_Work task_: Because the entries hold pictures, reproduce only their words, exactly as written.

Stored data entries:
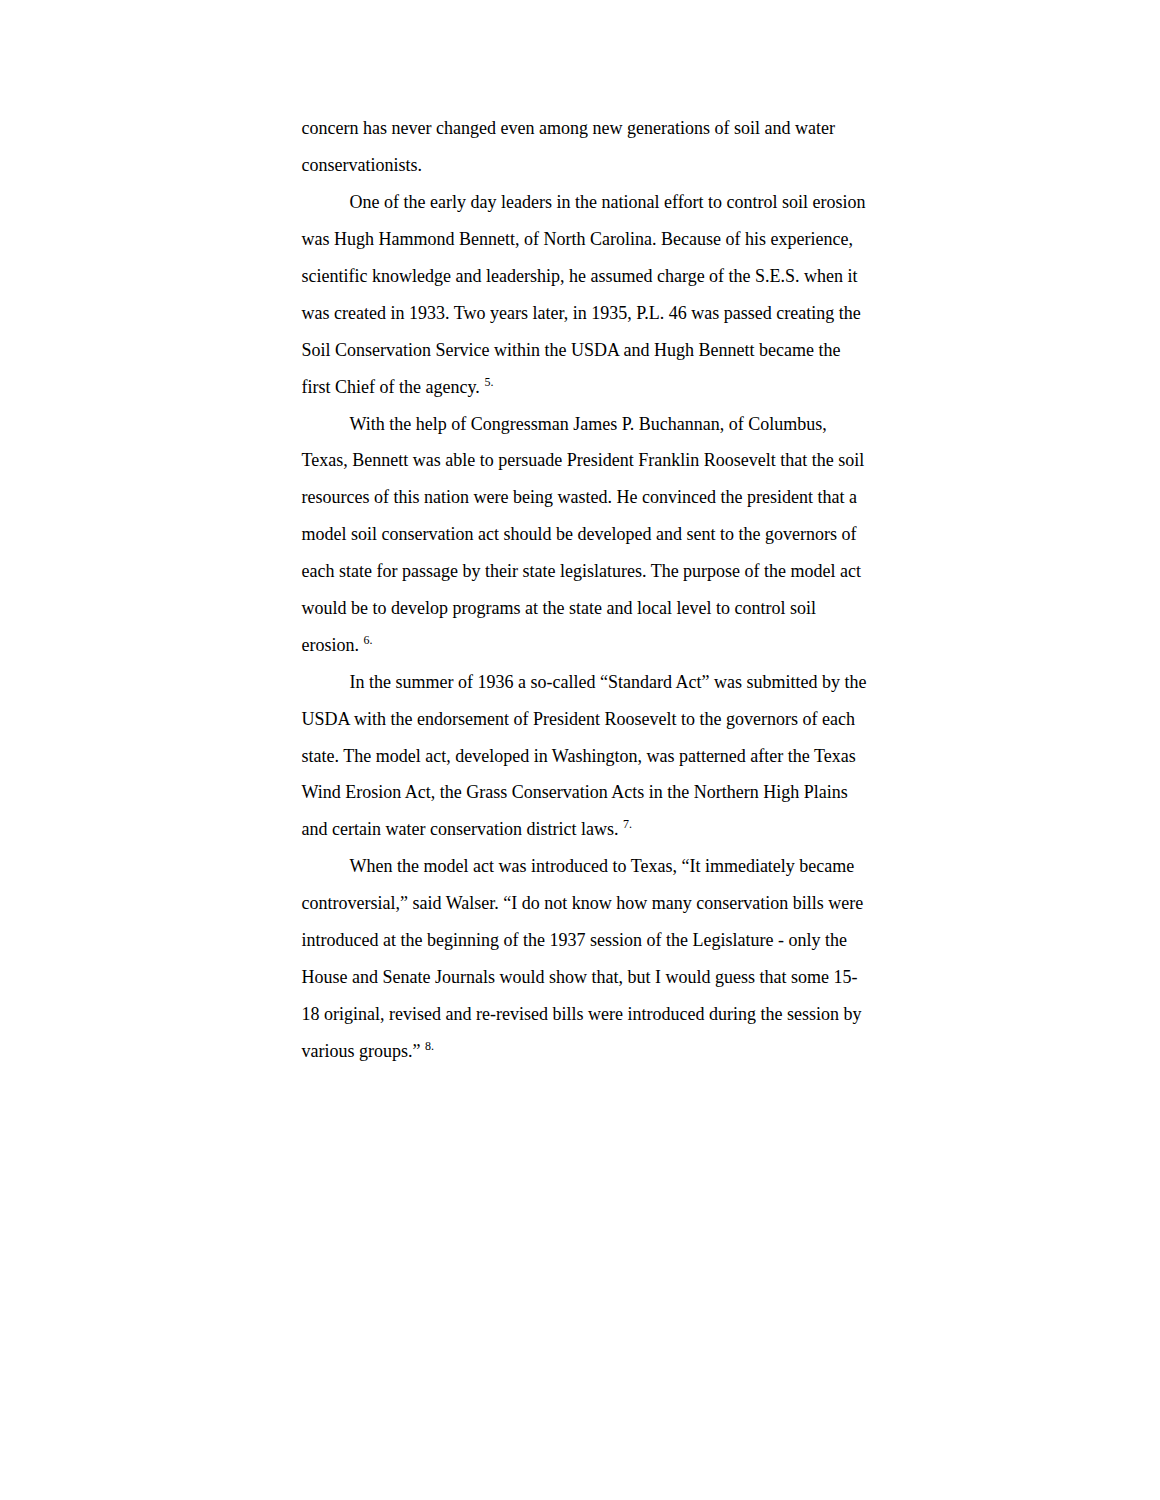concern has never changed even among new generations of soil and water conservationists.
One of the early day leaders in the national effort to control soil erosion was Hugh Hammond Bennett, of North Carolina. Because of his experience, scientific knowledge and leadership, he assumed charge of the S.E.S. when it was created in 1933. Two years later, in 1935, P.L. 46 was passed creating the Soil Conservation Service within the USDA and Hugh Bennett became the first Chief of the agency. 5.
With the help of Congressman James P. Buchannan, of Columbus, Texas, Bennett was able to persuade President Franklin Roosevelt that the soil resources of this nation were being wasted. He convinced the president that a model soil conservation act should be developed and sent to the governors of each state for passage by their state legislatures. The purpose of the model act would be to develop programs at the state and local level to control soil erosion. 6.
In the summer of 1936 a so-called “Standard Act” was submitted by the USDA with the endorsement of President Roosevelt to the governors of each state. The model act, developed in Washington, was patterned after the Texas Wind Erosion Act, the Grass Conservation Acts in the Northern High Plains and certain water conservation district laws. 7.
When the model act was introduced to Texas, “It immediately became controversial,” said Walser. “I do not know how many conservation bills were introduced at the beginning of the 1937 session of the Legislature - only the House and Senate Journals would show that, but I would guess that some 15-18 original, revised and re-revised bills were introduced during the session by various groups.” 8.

_Answer_:
concern has never changed even among new generations of soil and water conservationists.
One of the early day leaders in the national effort to control soil erosion was Hugh Hammond Bennett, of North Carolina. Because of his experience, scientific knowledge and leadership, he assumed charge of the S.E.S. when it was created in 1933. Two years later, in 1935, P.L. 46 was passed creating the Soil Conservation Service within the USDA and Hugh Bennett became the first Chief of the agency. 5.
With the help of Congressman James P. Buchannan, of Columbus, Texas, Bennett was able to persuade President Franklin Roosevelt that the soil resources of this nation were being wasted. He convinced the president that a model soil conservation act should be developed and sent to the governors of each state for passage by their state legislatures. The purpose of the model act would be to develop programs at the state and local level to control soil erosion. 6.
In the summer of 1936 a so-called “Standard Act” was submitted by the USDA with the endorsement of President Roosevelt to the governors of each state. The model act, developed in Washington, was patterned after the Texas Wind Erosion Act, the Grass Conservation Acts in the Northern High Plains and certain water conservation district laws. 7.
When the model act was introduced to Texas, “It immediately became controversial,” said Walser. “I do not know how many conservation bills were introduced at the beginning of the 1937 session of the Legislature - only the House and Senate Journals would show that, but I would guess that some 15-18 original, revised and re-revised bills were introduced during the session by various groups.” 8.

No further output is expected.